### Goal
In the bucketing lesson below, which write method is described as non-negotiable for bucketing, in place of save?

Bucketing: when partitioning isn't enough

We’ve now seen both partitioning concepts: in-memory partitions controlled by repartition and coalesce, and on-disk partitioning via partitionBy. Both are great when the column you care about has low cardinality — year, month, country. Both fall over when the column is high-cardinality — user_id, account_id, transaction_id.

But high-cardinality columns are exactly the ones you join on. If your fact table has 500 million orders and you join it to a dimension table on user_id ten times a day, every one of those joins triggers a shuffle of half a billion rows. Even with healthy partitions and no skew, you’re paying tens of seconds of shuffle work per query.

There’s a third tool, and it’s the one almost nobody uses: bucketing. This lesson is about why bucketing exists, what it does, when it’s worth the operational cost, and the footgun that catches everyone the first time.

The idea

When you bucket a table, you tell Spark at write time to hash-partition each input partition into a fixed number of buckets, and to record the bucket spec — the column, the bucket count, the hash function — in the table metadata.

(orders
 .write
 .bucketBy(64, "user_id")
 .sortBy("user_id")               # optional but recommended
 .saveAsTable("warehouse.orders_bucketed"))

Two things changed compared to a normal partitionBy write:

The output files are named by bucket. Each task that writes data produces 64 files: part-00000-...-bucket=0.snappy.parquet, bucket=1, …, bucket=63. Every row whose hash(user_id) % 64 == 17 lands in bucket=17, regardless of which input partition it came from.
You used saveAsTable, not save. This is non-negotiable for bucketing. The bucket spec lives in the metastore (Hive metastore, AWS Glue, Databricks Unity Catalog — whatever you’ve configured). Spark looks it up at read time. Without a metastore-backed table, the layout is just a pile of Parquet files on disk and Spark has no way to know what they mean.

That second point is the main reason bucketing is underused: a lot of teams write Parquet to plain S3 paths and don’t have a metastore. We’ll come back to that.

The bucket join optimization

The whole reason bucketing exists is the join optimization. Imagine two tables, both bucketed on user_id with 64 buckets:

(orders.write
 .bucketBy(64, "user_id")
 .sortBy("user_id")
 .saveAsTable("warehouse.orders_bucketed"))

(users.write
 .bucketBy(64, "user_id")

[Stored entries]
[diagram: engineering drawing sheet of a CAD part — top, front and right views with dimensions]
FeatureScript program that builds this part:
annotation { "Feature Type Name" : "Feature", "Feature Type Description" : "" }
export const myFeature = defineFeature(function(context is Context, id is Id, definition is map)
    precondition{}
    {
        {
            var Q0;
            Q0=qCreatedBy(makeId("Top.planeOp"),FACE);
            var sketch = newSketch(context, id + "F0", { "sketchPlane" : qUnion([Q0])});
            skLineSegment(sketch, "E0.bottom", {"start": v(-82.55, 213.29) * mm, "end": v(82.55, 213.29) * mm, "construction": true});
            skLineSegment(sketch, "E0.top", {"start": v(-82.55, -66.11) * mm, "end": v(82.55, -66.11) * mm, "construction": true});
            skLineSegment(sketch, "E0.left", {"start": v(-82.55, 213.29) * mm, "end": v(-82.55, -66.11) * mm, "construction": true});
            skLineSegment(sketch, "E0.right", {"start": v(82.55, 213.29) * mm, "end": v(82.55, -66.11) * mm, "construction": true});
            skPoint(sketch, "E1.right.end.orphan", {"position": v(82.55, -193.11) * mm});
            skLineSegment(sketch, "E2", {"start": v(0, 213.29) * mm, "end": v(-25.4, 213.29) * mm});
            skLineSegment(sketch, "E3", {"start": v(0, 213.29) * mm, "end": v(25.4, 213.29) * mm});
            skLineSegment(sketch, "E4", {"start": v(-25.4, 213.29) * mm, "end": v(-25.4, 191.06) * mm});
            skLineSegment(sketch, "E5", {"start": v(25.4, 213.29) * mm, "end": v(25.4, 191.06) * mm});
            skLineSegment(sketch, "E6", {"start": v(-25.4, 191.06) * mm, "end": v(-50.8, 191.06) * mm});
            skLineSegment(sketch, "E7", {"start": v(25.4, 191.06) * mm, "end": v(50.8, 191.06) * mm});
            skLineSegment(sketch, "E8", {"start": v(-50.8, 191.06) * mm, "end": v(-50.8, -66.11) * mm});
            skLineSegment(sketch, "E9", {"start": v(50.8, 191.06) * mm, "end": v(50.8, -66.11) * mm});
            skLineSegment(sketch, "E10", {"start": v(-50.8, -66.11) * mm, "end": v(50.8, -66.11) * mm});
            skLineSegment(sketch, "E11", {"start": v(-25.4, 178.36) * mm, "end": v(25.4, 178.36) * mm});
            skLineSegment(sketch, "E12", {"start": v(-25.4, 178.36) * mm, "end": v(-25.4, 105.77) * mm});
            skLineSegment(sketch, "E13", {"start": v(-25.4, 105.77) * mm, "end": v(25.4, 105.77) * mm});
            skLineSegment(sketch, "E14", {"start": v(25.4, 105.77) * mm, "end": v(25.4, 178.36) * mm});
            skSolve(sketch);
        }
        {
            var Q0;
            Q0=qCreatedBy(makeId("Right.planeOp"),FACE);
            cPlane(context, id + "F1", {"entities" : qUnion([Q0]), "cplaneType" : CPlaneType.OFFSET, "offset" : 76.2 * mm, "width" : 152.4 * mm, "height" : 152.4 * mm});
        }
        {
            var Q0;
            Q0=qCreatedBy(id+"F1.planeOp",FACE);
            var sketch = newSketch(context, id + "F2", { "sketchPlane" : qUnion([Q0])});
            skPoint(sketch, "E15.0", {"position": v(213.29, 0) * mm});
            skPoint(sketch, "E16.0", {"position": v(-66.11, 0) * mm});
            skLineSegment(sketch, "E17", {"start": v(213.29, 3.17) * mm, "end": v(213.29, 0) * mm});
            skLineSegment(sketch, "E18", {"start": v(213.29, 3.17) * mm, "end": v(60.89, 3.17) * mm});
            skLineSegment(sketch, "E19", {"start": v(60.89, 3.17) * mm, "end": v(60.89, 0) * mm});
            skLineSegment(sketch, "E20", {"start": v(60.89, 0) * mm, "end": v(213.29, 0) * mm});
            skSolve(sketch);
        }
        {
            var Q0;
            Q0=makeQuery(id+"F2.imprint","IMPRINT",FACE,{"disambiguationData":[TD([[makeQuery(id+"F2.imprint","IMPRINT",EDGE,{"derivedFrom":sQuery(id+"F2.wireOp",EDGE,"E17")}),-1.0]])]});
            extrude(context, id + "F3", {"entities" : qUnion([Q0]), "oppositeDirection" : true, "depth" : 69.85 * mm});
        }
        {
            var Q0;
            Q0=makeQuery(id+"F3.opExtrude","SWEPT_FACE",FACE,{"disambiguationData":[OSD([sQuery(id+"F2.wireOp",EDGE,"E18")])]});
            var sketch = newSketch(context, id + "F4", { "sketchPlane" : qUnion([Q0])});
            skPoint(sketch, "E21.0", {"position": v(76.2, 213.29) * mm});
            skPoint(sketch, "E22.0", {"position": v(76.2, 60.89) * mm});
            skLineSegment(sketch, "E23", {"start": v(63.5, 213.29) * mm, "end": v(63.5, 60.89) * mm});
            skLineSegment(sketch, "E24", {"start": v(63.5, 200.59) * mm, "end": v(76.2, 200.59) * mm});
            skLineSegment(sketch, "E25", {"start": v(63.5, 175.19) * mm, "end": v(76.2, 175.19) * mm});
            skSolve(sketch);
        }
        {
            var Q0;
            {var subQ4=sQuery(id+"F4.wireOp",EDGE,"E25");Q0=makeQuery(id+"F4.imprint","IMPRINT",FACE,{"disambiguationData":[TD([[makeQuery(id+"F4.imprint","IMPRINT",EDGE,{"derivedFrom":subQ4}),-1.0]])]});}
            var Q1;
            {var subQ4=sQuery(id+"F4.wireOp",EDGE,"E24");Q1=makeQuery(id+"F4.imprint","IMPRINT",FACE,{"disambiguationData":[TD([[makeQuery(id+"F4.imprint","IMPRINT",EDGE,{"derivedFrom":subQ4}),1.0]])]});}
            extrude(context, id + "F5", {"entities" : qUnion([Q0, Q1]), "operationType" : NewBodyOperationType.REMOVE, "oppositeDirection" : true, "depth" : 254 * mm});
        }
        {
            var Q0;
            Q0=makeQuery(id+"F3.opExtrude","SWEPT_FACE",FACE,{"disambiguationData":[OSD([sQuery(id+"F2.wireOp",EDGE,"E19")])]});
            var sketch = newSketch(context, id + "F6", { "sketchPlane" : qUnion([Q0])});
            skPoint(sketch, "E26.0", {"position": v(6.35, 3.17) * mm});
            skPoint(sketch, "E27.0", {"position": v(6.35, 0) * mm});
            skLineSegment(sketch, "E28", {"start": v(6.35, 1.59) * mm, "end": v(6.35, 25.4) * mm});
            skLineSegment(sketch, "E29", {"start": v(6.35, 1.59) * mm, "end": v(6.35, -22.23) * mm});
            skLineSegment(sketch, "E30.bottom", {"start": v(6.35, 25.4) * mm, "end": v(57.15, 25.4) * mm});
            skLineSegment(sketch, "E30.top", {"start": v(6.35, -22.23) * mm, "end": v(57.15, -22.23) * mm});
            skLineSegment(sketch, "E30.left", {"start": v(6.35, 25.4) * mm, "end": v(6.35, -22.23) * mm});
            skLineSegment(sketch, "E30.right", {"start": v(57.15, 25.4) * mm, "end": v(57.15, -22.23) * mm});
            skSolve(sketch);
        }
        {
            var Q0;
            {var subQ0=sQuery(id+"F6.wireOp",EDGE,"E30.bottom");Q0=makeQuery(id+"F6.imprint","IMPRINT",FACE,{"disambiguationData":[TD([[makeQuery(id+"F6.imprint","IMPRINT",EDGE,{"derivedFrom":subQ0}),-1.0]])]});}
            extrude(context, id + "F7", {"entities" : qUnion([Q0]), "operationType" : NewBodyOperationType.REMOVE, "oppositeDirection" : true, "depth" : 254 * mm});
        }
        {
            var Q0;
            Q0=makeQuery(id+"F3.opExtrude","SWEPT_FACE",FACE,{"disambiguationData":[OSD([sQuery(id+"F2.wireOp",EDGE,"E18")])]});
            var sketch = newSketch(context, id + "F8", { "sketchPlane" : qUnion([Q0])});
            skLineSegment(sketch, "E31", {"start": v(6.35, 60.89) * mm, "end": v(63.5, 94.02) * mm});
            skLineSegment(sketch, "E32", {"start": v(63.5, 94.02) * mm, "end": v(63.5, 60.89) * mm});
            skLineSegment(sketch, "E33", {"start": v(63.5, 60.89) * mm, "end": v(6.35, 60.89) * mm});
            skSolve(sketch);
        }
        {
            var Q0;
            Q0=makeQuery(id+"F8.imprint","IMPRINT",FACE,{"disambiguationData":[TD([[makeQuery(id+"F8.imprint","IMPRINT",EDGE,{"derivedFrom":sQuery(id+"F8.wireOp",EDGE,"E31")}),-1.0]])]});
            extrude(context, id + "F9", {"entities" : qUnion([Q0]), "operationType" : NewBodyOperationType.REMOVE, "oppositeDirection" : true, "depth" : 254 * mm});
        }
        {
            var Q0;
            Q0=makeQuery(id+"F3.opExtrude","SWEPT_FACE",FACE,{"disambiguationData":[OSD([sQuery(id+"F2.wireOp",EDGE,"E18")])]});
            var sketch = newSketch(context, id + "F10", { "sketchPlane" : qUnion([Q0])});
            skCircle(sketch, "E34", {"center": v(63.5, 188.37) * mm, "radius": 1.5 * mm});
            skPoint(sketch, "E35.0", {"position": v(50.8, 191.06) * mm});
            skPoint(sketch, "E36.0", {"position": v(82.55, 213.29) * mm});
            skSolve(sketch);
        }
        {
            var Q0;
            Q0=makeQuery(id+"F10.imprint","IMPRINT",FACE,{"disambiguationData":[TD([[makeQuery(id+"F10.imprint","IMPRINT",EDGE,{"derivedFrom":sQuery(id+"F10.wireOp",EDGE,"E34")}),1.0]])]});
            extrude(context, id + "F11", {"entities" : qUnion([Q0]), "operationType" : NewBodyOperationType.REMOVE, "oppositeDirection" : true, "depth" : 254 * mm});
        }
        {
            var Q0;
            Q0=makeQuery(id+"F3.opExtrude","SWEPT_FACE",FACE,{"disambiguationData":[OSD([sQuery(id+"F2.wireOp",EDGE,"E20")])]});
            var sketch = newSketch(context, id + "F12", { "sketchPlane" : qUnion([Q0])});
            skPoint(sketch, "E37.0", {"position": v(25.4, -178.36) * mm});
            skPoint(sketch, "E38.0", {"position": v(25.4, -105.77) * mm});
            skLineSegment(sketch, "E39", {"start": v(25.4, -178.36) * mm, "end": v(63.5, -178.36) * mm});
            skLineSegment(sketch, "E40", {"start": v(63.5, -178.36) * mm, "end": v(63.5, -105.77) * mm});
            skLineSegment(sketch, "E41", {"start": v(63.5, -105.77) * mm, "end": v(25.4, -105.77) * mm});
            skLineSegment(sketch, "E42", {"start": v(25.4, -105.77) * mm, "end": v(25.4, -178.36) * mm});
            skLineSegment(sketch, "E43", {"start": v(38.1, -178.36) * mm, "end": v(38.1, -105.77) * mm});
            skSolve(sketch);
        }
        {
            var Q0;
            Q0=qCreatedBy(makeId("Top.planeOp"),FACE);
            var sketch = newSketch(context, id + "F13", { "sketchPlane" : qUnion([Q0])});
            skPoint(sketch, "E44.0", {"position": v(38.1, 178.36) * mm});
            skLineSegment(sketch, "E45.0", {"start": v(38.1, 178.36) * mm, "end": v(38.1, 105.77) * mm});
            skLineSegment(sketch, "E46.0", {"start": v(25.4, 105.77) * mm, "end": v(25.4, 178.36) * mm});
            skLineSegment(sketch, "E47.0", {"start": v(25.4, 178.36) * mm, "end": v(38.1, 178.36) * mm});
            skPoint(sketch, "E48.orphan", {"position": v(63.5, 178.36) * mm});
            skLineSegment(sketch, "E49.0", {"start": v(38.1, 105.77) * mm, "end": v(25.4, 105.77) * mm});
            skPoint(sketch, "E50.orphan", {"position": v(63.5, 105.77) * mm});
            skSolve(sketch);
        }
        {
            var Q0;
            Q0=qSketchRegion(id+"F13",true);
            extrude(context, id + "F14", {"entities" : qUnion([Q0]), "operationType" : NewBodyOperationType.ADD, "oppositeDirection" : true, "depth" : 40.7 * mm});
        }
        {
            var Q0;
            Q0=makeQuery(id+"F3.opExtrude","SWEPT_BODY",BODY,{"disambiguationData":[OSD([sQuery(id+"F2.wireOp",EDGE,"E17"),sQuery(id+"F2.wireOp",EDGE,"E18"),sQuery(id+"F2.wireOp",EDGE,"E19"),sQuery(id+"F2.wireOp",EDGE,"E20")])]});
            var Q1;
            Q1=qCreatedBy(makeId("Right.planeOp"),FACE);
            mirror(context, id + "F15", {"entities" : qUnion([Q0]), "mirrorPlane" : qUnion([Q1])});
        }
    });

### Answer below
saveAsTable